Assuming I have a baseband recording of 8 bit IQ samples at 2.4MSps centered on an FM station is it correct to say that after low pass-filtering the complex signal to 240KHz, taking discrete derivative of phase and computing the envelope of the result this envelope should be the baseband audio signal?

Will this approach work for FM stereo?

I'm trying to confirm that my understanding is correct in Octave based on IQ samples recorded from RTL-SDR tuned to an FM station, but I'm getting white noise.

pkg load signal;
% 2.4MSps IQ baseband signal of an FM station from RTL-SDR recorded in SDR#
csamples = arrayfun(@complex,samples(:,1),samples(:,2));
% low pass filter and decimate to get 480KSps (240KHz Widband FM)
csamples_filtered = decimate(csamples, 5);
% descrete derivatives of phase
filtered_derivative = conv(angle(csamples_filtered), [-1,1]);
% center amplitude around 0
filtered_derivative = filtered_derivative - (max(filtered_derivative)+min(filtered_derivative));
% rectify, low pass filter and decimate to get the envelope (48 KSps)
envelope = decimate(sqrt(filtered_derivative.*filtered_derivative), 10);
% scale to 0..255
sound_normalized = sound_normalized * (255/max(envelope));

player = audioplayer(sound_normalized, 48000, 8);
play(player);


The FFT plot of the original data in csamples (centered on Fc) corresponds to spectrum that is shown in SDR Sharp I recorded it in (and listened to the station), so I think the input data is good.

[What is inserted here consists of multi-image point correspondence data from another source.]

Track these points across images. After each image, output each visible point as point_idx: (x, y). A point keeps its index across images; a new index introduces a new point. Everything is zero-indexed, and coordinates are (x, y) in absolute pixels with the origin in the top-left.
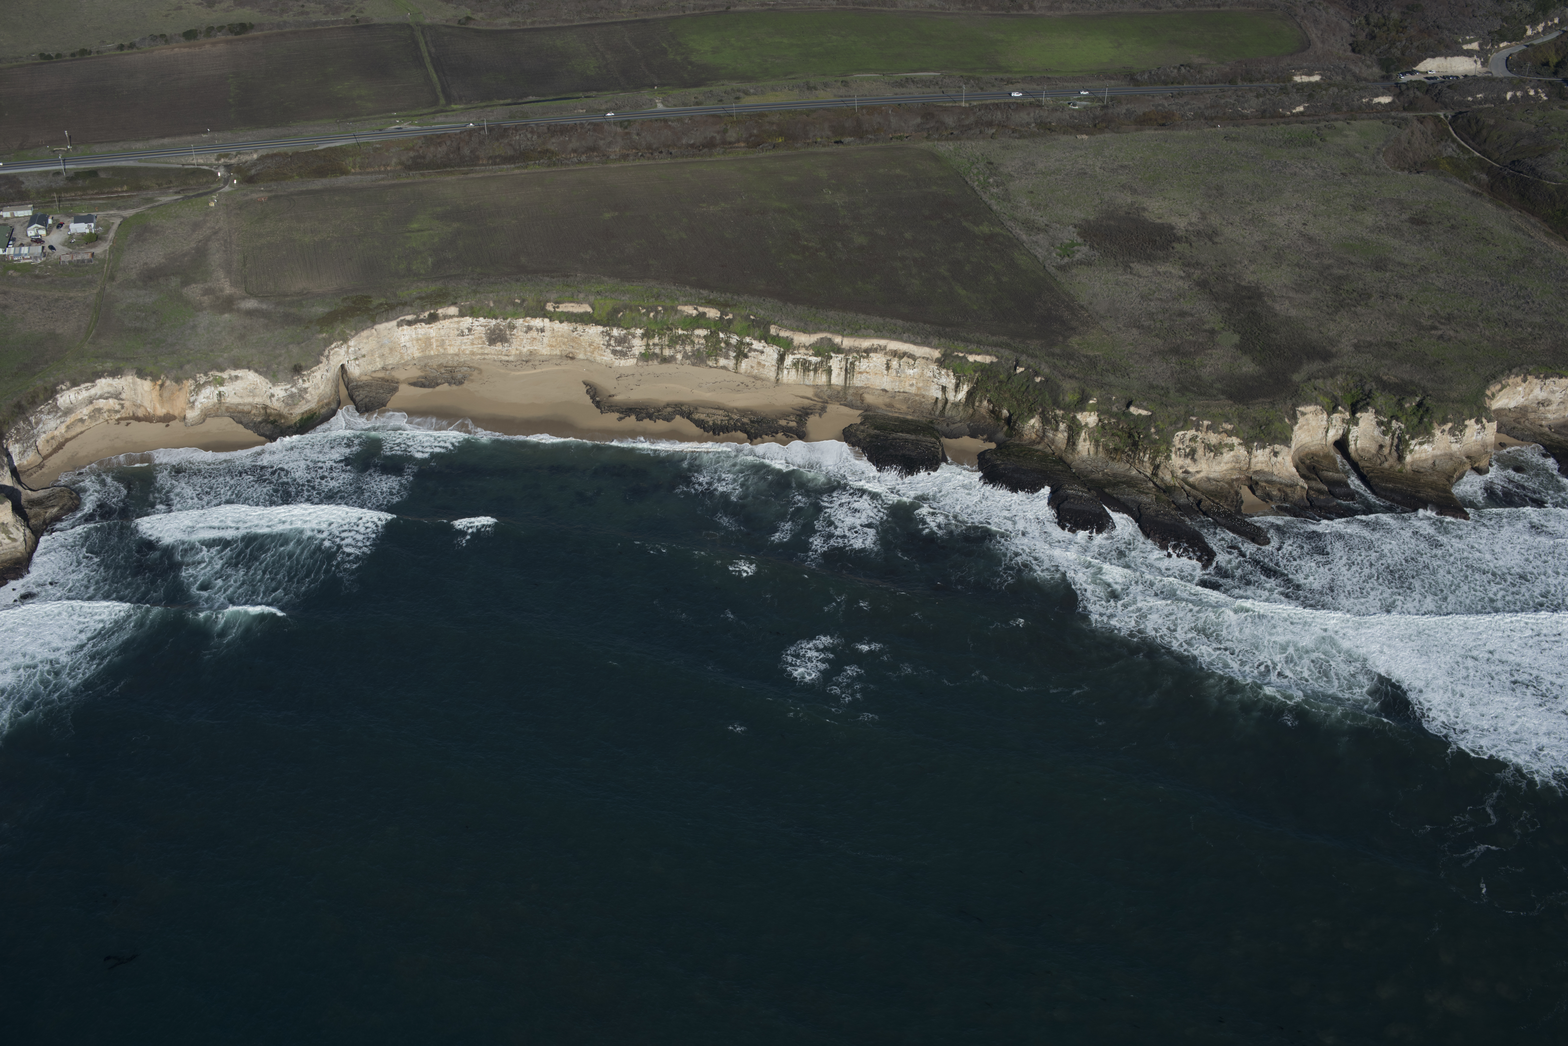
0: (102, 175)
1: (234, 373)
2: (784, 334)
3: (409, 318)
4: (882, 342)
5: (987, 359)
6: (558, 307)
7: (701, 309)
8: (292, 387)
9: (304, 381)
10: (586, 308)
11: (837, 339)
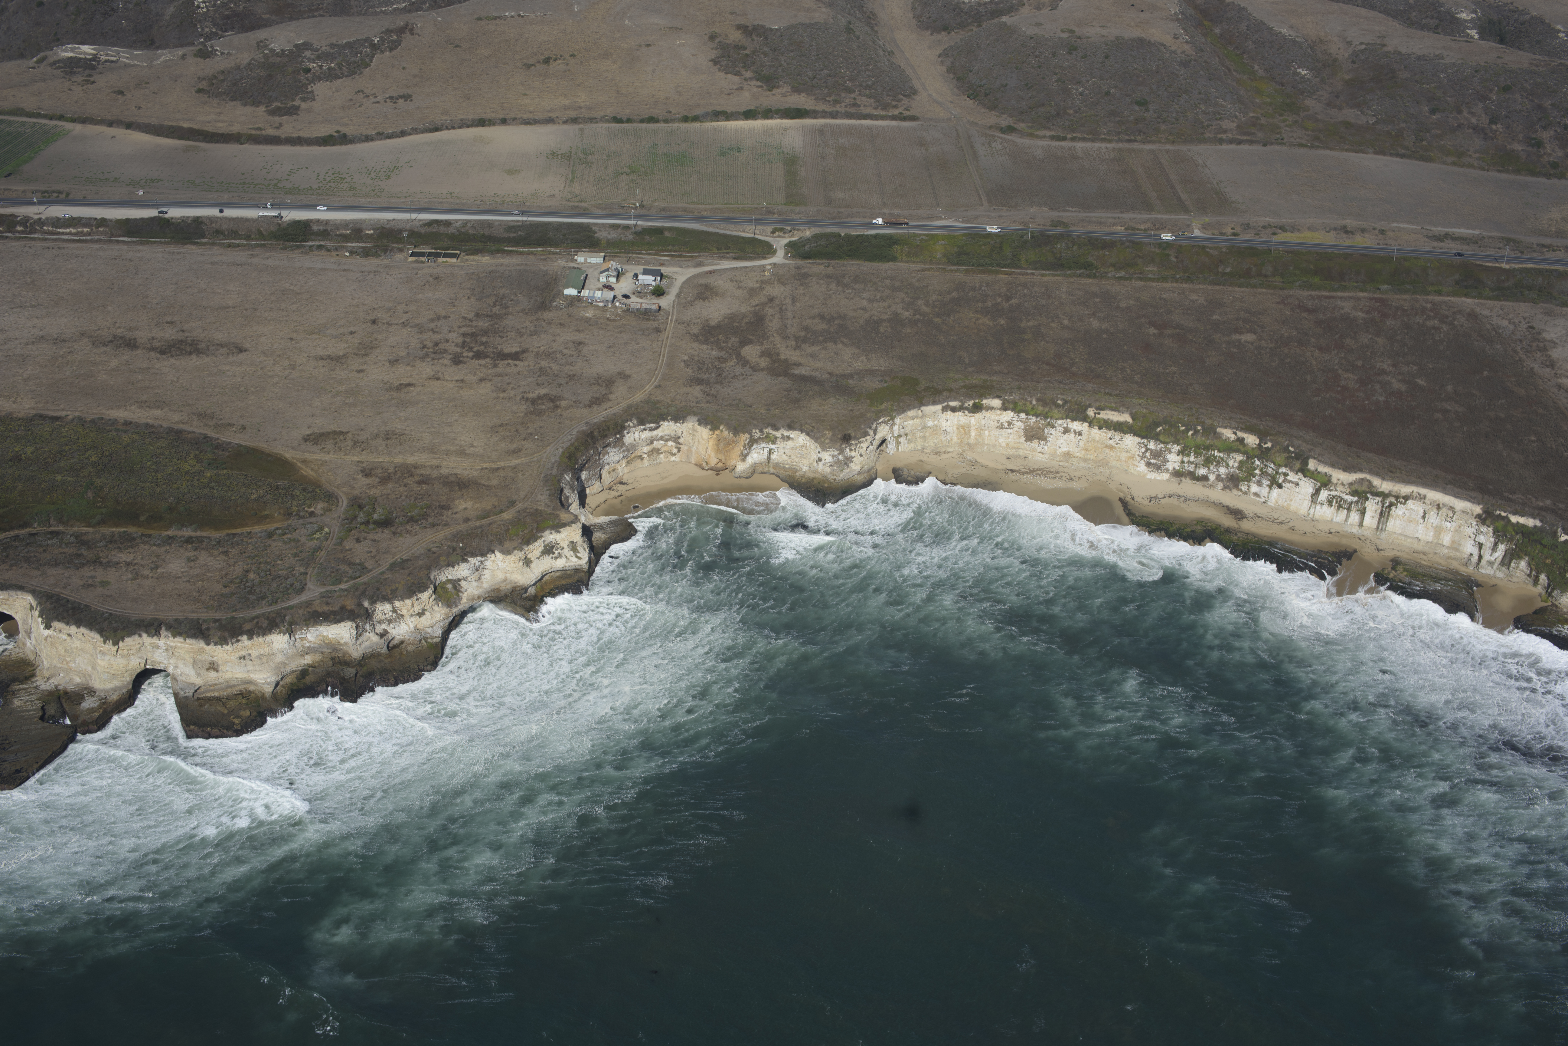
0: (667, 234)
1: (786, 433)
2: (1323, 469)
3: (953, 404)
4: (1423, 491)
5: (1531, 522)
6: (1099, 414)
7: (1240, 434)
8: (839, 454)
9: (851, 450)
10: (1126, 418)
11: (1376, 482)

This should work if you further filter to 15KHz after your FM discriminator. FM stereo is actually sub-modulated as follows:

L+R: 0-15KHz

Pilot Tone: 19KHz

L-R: 23KHz-53KHz as DSB-SC on a 38 KHz sub-carrier

Where L is the left channel and R is the right channel.

Update: I found a nice graphic showing this from Keysight with further details on FM broadcasting at this link: http://rfmw.em.keysight.com/wireless/helpfiles/n7611b/Content/Main/FM_Broadcasting.htm

If the pilot tone is present, that indicates the station is transmitting stereo but with this approach mono receivers would still work as you would hear the combined left and right channels.

So the composite signal is formed by first AM modulating using Double-Sideband-Supressed-Carrier (DSB-SC) the L-R channels onto a 38 KHz sub-carrier (subtract R from L and then simply multiply this with a 38Khz tone). The tone is frequency divided by two and this coherent 19Khz pilot tone is added to the DSB-SC L-R waveform. Finally R is added to L and this baseband signal is added.

This is the signal that is then FM modulated, so would be the signal you would expect to get if you are properly FM demodulating.

A stereo demodulator after FM demodulation locks onto the 19KHz pilot to create the AM sub carrier at 38Khz (2x) and with that easily demodulates the AM DSB-SC sub-modulation (by multiplying the two) to achieve L-R at basebnad, and then can extract L and R by summing and subtracting the L+R and L-R results.

If you want to do a simple test of audibly hearing the demodulation of the FM signal, filter out the 19 KHz pilot and higher frequencies after you have FM demodulated this composite signal and you will hear the combined L+R channels.